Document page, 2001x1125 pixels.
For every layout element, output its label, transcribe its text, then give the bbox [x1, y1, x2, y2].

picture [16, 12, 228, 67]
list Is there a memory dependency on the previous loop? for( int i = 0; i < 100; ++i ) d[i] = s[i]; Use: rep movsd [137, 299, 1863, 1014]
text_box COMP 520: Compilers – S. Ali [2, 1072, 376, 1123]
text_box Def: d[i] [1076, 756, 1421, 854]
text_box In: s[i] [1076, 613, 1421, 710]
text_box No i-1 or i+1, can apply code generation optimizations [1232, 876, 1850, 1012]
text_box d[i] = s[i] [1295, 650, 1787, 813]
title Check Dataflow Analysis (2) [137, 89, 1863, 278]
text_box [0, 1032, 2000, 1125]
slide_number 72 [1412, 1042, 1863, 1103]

·····

TASK DIRECTIONS: The entries above, copied exactly, form the whole answer.

EXERCISE RESULT:
Document page, 2001x1125 pixels.
For every layout element, output its label, transcribe its text, then give the bbox [x1, y1, x2, y2].

picture [16, 12, 228, 67]
list Is there a memory dependency on the previous loop? for( int i = 0; i < 100; ++i ) d[i] = s[i]; Use: rep movsd [137, 299, 1863, 1014]
text_box COMP 520: Compilers – S. Ali [2, 1072, 376, 1123]
text_box Def: d[i] [1076, 756, 1421, 854]
text_box In: s[i] [1076, 613, 1421, 710]
text_box No i-1 or i+1, can apply code generation optimizations [1232, 876, 1850, 1012]
text_box d[i] = s[i] [1295, 650, 1787, 813]
title Check Dataflow Analysis (2) [137, 89, 1863, 278]
text_box [0, 1032, 2000, 1125]
slide_number 72 [1412, 1042, 1863, 1103]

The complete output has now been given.